On Thu, Jan 16, 2025 at 02:37:38PM +0900, Akihiko Odaki wrote:
On 2025/01/16 1:14, Peter Xu wrote:
On Thu, Jan 16, 2025 at 12:52:56AM +0900, Akihiko Odaki wrote:
Functionally, the ordering of container/subregion finalization matters if
some device tries to a container during finalization. In such a case,
|
^ something is missing here, feel free to complete this.
Oops, I meant: functionally, the ordering of container/subregion
finalization matters if some device tries to use a container during
finalization.
This is true, though if we keep the concept of "all the MRs share the same
lifecycle of the owner" idea, another fix of such is simply moving the
container access before any detachment of MRs.
removing subregions from the container at random timing can result in an
unexpected behavior. There is little chance to have such a scenario but we
should stay the safe side if possible.
It sounds like a future feature, and I'm not sure we'll get there, so I
don't worry that much. Keeping refcount core idea simple is still very
attractive to me. I still prefer we have complete MR refcounting iff when
necessary. It's also possible it'll never happen to QEMU.

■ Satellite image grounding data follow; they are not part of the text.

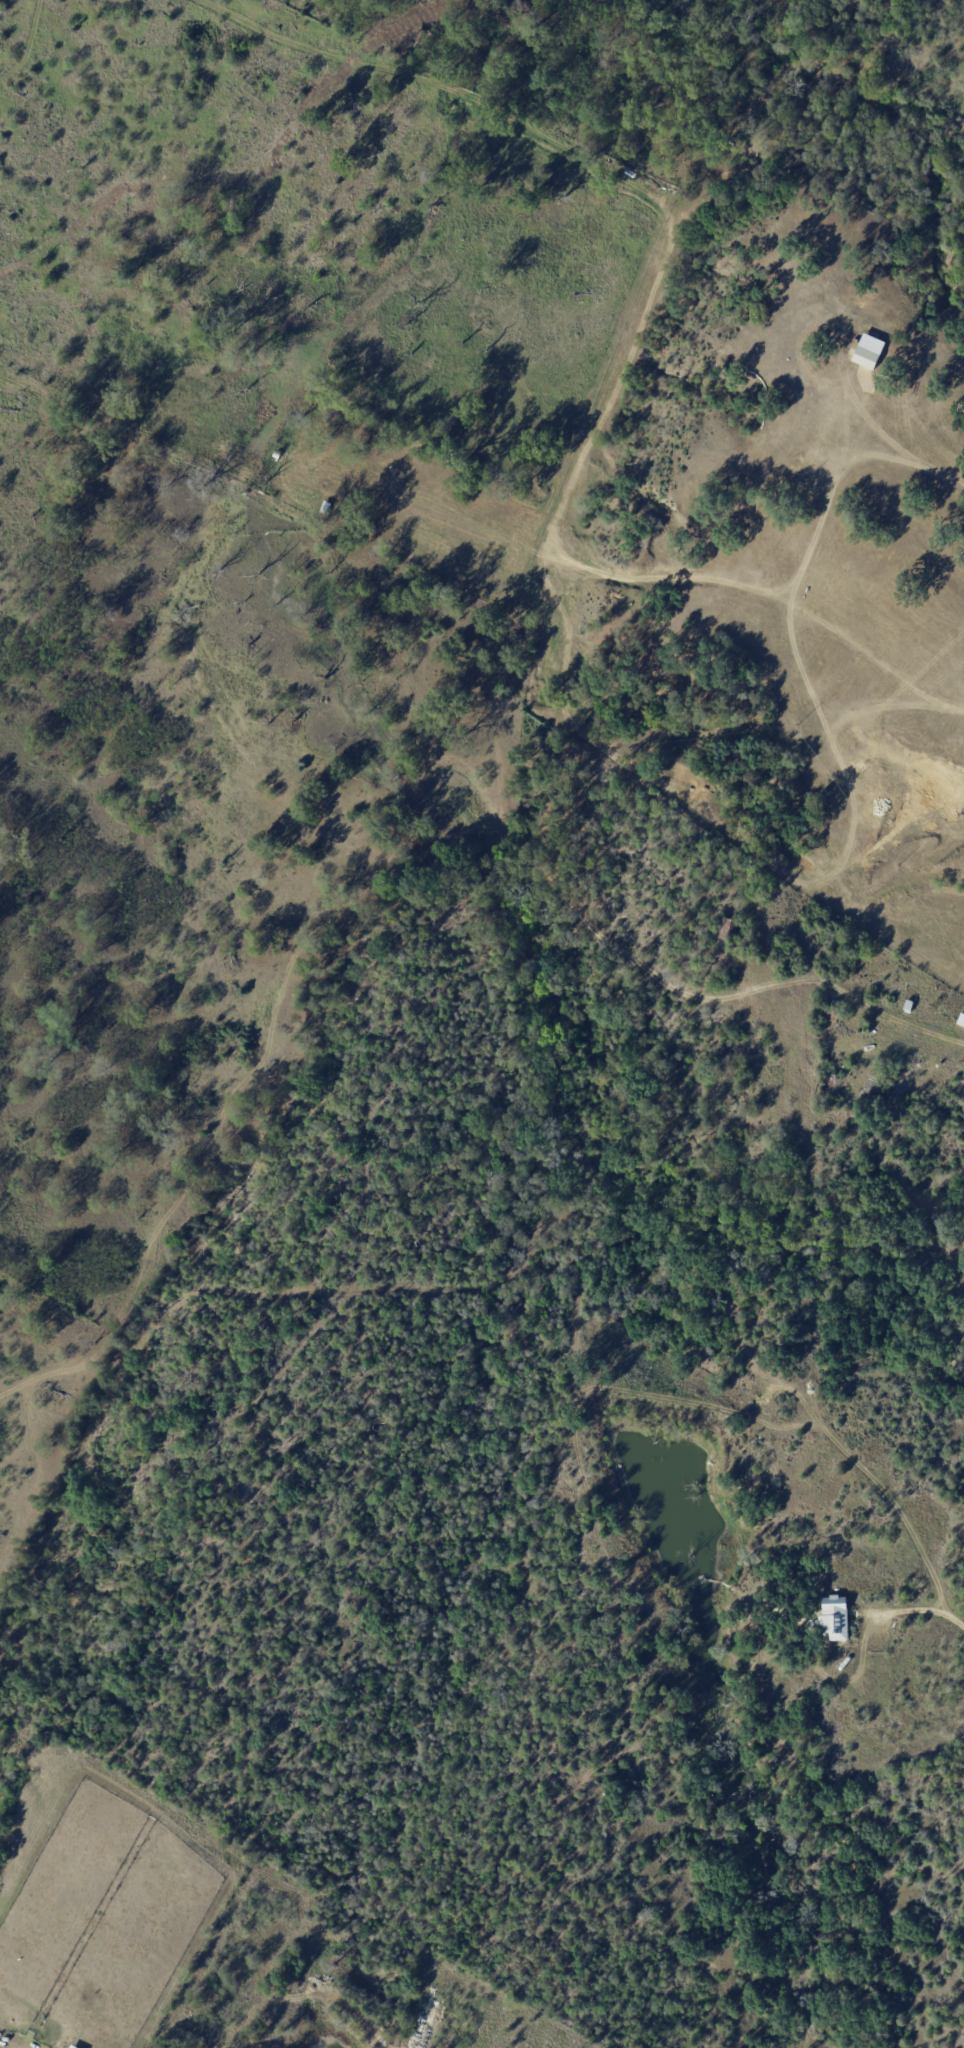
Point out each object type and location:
building: (869, 351)
building: (904, 383)
building: (862, 391)
building: (804, 423)
road: (911, 448)
building: (706, 463)
building: (799, 476)
building: (848, 569)
building: (938, 622)
building: (961, 684)
building: (701, 835)
building: (727, 929)
building: (709, 963)
road: (807, 976)
building: (824, 1013)
building: (835, 1076)
building: (871, 1086)
road: (928, 1612)
building: (833, 1619)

It's not just about the future but also about compatibility with the current
device implementations. I will not be surprised even if the random ordering
of subregion finalization breaks one of dozens of devices we already have.
We should pay attention the details as we are touching the core
infrastructure.
Yes, if we can find any such example that we must follow the order of MR
destruction, I think that could justify your approach will be required but
not optional. It's just that per my understanding there should be none,
and even if there're very few outliers, it can still be trivially fixed as
mentioned above.
My gut feeling is when we need serious MR refcounting (I'd expect due to
the current heavy code base it might be easier to start a new project if
that's required.. that's why I was thinking maybe it will not happen.. but
if it will..), we'll do more than your change, and that also means
memory_region_ref() must start to refcount MRs, because a serious MR
separate refcounting should mean MR can go on the fly before the owner.